De Gaulle et l’Algérie. Mon témoignage (1960-1962), de Jean Morin, Ed. Albin Michel, 387 p., 150 FF, 1999.
La fin de la guerre d’Algérie et l’ébauche dans la douleur de l’indépendance de ce pays n’ont pas fini de faire couler l’encre. Cette fois, c’est Jean Morin, ancien préfet de Toulouse, devenu délégué général en Algérie, qui apporte un précieux témoignage, notamment sur la vision qu’avait le Général de Gaulle de l’avenir proche et lointain de la plus importante colonie africaine. Un avenir qu’il voyait s’accomplir  » dans la fraternelle civilisation « . Mais le général n’omettait pas de préciser :  » L’Algérie de demain, telle qu’en décidera l’autodétermination, pourra être bâtie, ou bien avec la France, ou bien contre la France... » Un discours auquel répondront les Européens les plus extrémistes par la création d’un Front de l’Algérie Française dont le serment affirmait… » Nous jurons de vivre et de mourir français sur la terre d’Algérie à jamais française… ». C’était le début d’un bras de fer violent. Jean Morin se rendra vite compte que sur cette terre du paradoxe, la passion l’emportait souvent sur la capacité de conviction. La ligne droite tracée par le libérateur de Paris pour en finir avec la tourmente souleva pourtant des houles terribles dont la naissance de l’OAS ne fut pas la moindre. Ce sont ces deux années mouvementées que raconte avec sérénité Jean-Morin, acteur et témoin privilégié. F.C.
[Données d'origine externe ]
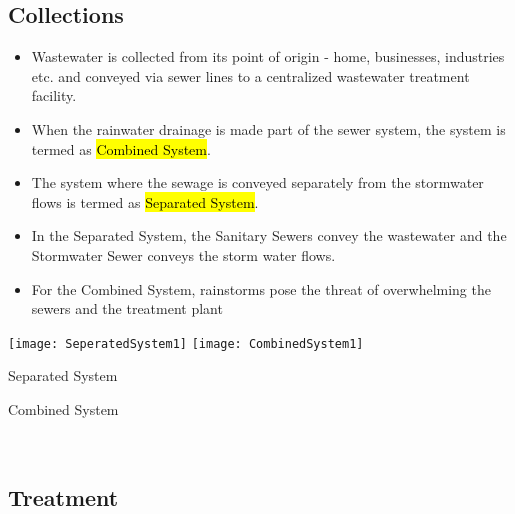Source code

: \subsection{Collections}

\begin{itemize}
\item Wastewater is collected from its point of origin - home, businesses, industries etc. and conveyed via sewer lines to a centralized wastewater treatment facility.  
\item When the rainwater drainage is made part of the sewer system, the system is termed as \hl{Combined System}.  
\item The system where the sewage is conveyed separately from the stormwater flows is termed as \hl{Separated System}.  
\item In the Separated System, the Sanitary Sewers convey the wastewater and the Stormwater Sewer conveys the storm water flows.  
\item For the Combined System, rainstorms pose the threat of overwhelming the sewers and the treatment plant
\end{itemize}
\newpage 
\begin{center}
\texttt{[image: SeperatedSystem1]} \hspace{1 cm} \texttt{[image: CombinedSystem1]}
\end{center}
			\hspace{2.6cm} Separated System \hspace{3.2cm} \parbox{\textwidth}{Combined System}\\

\subsection{Treatment}

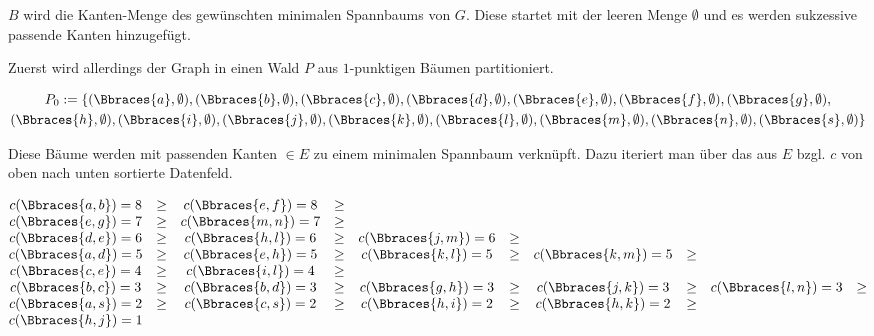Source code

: \begin{solution}
\begin{enumerate}[label = \arabic*.]
    $B$ wird die Kanten-Menge des gewünschten minimalen Spannbaums von $G$.
    Diese startet mit der leeren Menge $\emptyset$ und es werden sukzessive passende Kanten hinzugefügt.

    Zuerst wird allerdings der Graph in einen Wald $P$ aus $1$-punktigen Bäumen partitioniert.

    \begin{multline*}
        P_0
        :=
        \{
            (\Bbraces{a}, \emptyset),
            (\Bbraces{b}, \emptyset),
            (\Bbraces{c}, \emptyset),
            (\Bbraces{d}, \emptyset),
            (\Bbraces{e}, \emptyset),
            (\Bbraces{f}, \emptyset),
            (\Bbraces{g}, \emptyset), \\
            (\Bbraces{h}, \emptyset),
            (\Bbraces{i}, \emptyset),
            (\Bbraces{j}, \emptyset),
            (\Bbraces{k}, \emptyset),
            (\Bbraces{l}, \emptyset),
            (\Bbraces{m}, \emptyset),
            (\Bbraces{n}, \emptyset),
            (\Bbraces{s}, \emptyset)
        \}
    \end{multline*}

    Diese Bäume werden mit passenden Kanten $\in E$ zu einem minimalen Spannbaum verknüpft.
    Dazu iteriert man über das aus $E$ bzgl. $c$ von oben nach unten sortierte Datenfeld.

    \begin{align*}
        \begin{matrix}
            c(\Bbraces{a, b}) = 8 & \geq & c(\Bbraces{e, f}) = 8 & \geq &                       &      &                       &      &                       &      \\
            c(\Bbraces{e, g}) = 7 & \geq & c(\Bbraces{m, n}) = 7 & \geq &                       &      &                       &      &                       &      \\
            c(\Bbraces{d, e}) = 6 & \geq & c(\Bbraces{h, l}) = 6 & \geq & c(\Bbraces{j, m}) = 6 & \geq &                       &      &                       &      \\
            c(\Bbraces{a, d}) = 5 & \geq & c(\Bbraces{e, h}) = 5 & \geq & c(\Bbraces{k, l}) = 5 & \geq & c(\Bbraces{k, m}) = 5 & \geq &                       &      \\
            c(\Bbraces{c, e}) = 4 & \geq & c(\Bbraces{i, l}) = 4 & \geq &                       &      &                       &      &                       &      \\
            c(\Bbraces{b, c}) = 3 & \geq & c(\Bbraces{b, d}) = 3 & \geq & c(\Bbraces{g, h}) = 3 & \geq & c(\Bbraces{j, k}) = 3 & \geq & c(\Bbraces{l, n}) = 3 & \geq \\
            c(\Bbraces{a, s}) = 2 & \geq & c(\Bbraces{c, s}) = 2 & \geq & c(\Bbraces{h, i}) = 2 & \geq & c(\Bbraces{h, k}) = 2 & \geq &                       &      \\
            c(\Bbraces{h, j}) = 1 &      &                       &      &                       &      &                       &      &                       &
        \end{matrix}
    \end{align*}


\end{enumerate}
\end{solution}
Guide des mots francophones. Le ziboulateur enchanté, de Loïc Depecker, Ed. du Seuil, Coll. Point Virgule, 185 PP, 1999.
Certains ont tendance à l’oublier, mais la langue française ce n’est pas seulement la France. Elle est présente avec plus ou moins de force dans une cinquantaine de pays sur quatre continents. Cette présence, particulièrement en Afrique, a contraint cette langue à ouvrir ses bras le plus largement possible à de nouveaux mots et à de nouvelles expressions. Un vocabulaire étonnant qui lui donne une certaine jeunesse et une réelle fraîcheur. Tous les thèmes de la vie sociale sont concernés par cette entrée en force. Quelques exemples pour illustrer cette sympathique transformation : casser coco (déflorer, Gabon), premier bureau (épouse légitime, Afrique de l’Ouest), chic, chèque, choc (gros riche, Congo démocratique), faire tokotoko (se moquer, Bénin, Togo), payé-cousu (prêt-à-porter), argent-braguette (allocations familiales, Antilles), garcerie (bordel, Mali), Bureau politique (maîtresse, Côte d’Ivoire), couillon carré (imbécile, Sénégal), déguerpi (expulsé, Burkina Faso)… Un petit guide bien utile à tous ceux auront à découvrir l’Afrique de l’Ouest pour la première fois. F.C.